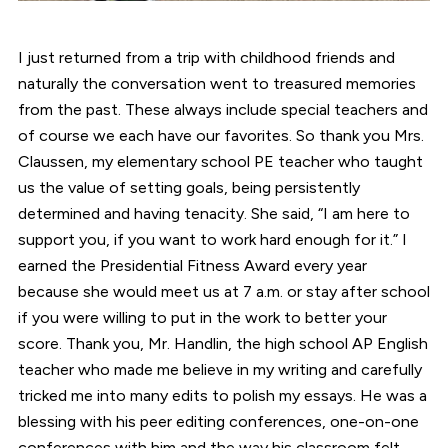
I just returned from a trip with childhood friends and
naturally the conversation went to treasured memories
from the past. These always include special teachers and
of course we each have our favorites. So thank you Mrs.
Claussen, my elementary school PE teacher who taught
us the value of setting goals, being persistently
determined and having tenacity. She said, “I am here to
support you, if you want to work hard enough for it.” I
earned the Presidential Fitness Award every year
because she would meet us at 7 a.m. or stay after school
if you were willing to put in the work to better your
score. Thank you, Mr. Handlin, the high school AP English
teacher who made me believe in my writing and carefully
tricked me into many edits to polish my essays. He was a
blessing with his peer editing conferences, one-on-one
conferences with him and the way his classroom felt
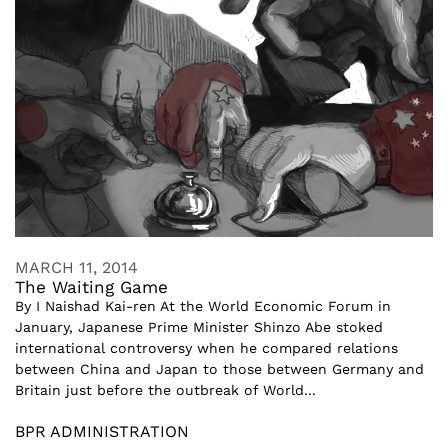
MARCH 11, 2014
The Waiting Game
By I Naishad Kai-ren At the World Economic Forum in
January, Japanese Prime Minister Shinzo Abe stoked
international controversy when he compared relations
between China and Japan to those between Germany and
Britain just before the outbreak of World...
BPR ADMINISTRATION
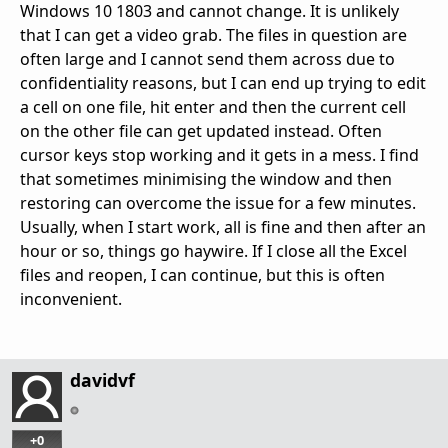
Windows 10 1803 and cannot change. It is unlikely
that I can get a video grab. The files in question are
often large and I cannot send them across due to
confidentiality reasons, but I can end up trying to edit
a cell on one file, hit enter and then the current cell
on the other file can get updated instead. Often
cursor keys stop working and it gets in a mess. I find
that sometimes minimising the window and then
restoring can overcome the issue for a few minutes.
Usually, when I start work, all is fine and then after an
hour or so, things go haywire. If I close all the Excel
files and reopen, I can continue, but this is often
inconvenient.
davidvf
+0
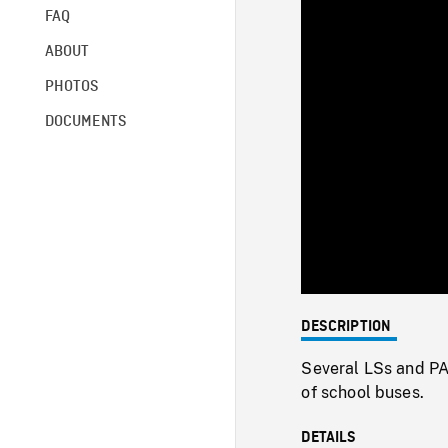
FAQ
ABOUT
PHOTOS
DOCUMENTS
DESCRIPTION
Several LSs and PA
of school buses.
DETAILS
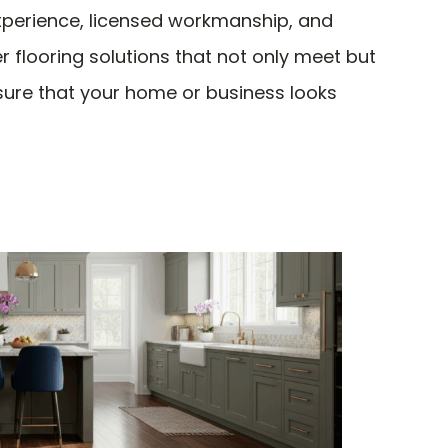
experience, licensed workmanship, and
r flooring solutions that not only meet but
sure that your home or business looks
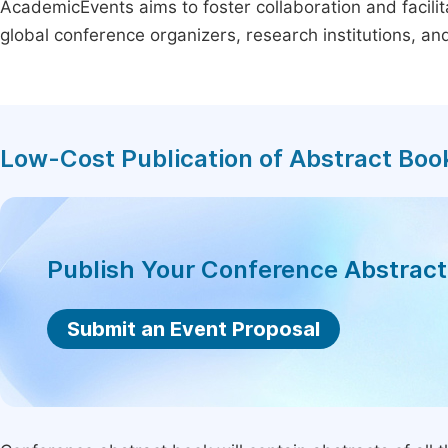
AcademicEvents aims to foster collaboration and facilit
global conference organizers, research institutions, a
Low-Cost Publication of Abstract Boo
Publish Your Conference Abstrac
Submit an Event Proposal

- - -

**Exercise:** When you write out the material again, keep every word exact and omit the pictures.

**Task solution:**
I just returned from a trip with childhood friends and
naturally the conversation went to treasured memories
from the past. These always include special teachers and
of course we each have our favorites. So thank you Mrs.
Claussen, my elementary school PE teacher who taught
us the value of setting goals, being persistently
determined and having tenacity. She said, “I am here to
support you, if you want to work hard enough for it.” I
earned the Presidential Fitness Award every year
because she would meet us at 7 a.m. or stay after school
if you were willing to put in the work to better your
score. Thank you, Mr. Handlin, the high school AP English
teacher who made me believe in my writing and carefully
tricked me into many edits to polish my essays. He was a
blessing with his peer editing conferences, one-on-one
conferences with him and the way his classroom felt
MARCH 11, 2014
The Waiting Game
By I Naishad Kai-ren At the World Economic Forum in
January, Japanese Prime Minister Shinzo Abe stoked
international controversy when he compared relations
between China and Japan to those between Germany and
Britain just before the outbreak of World...
BPR ADMINISTRATION
Windows 10 1803 and cannot change. It is unlikely
that I can get a video grab. The files in question are
often large and I cannot send them across due to
confidentiality reasons, but I can end up trying to edit
a cell on one file, hit enter and then the current cell
on the other file can get updated instead. Often
cursor keys stop working and it gets in a mess. I find
that sometimes minimising the window and then
restoring can overcome the issue for a few minutes.
Usually, when I start work, all is fine and then after an
hour or so, things go haywire. If I close all the Excel
files and reopen, I can continue, but this is often
inconvenient.
davidvf
+0
FAQ
ABOUT
PHOTOS
DOCUMENTS
DESCRIPTION
Several LSs and PA
of school buses.
DETAILS
experience, licensed workmanship, and
r flooring solutions that not only meet but
sure that your home or business looks
AcademicEvents aims to foster collaboration and facilit
global conference organizers, research institutions, a
Low-Cost Publication of Abstract Boo
Publish Your Conference Abstrac
Submit an Event Proposal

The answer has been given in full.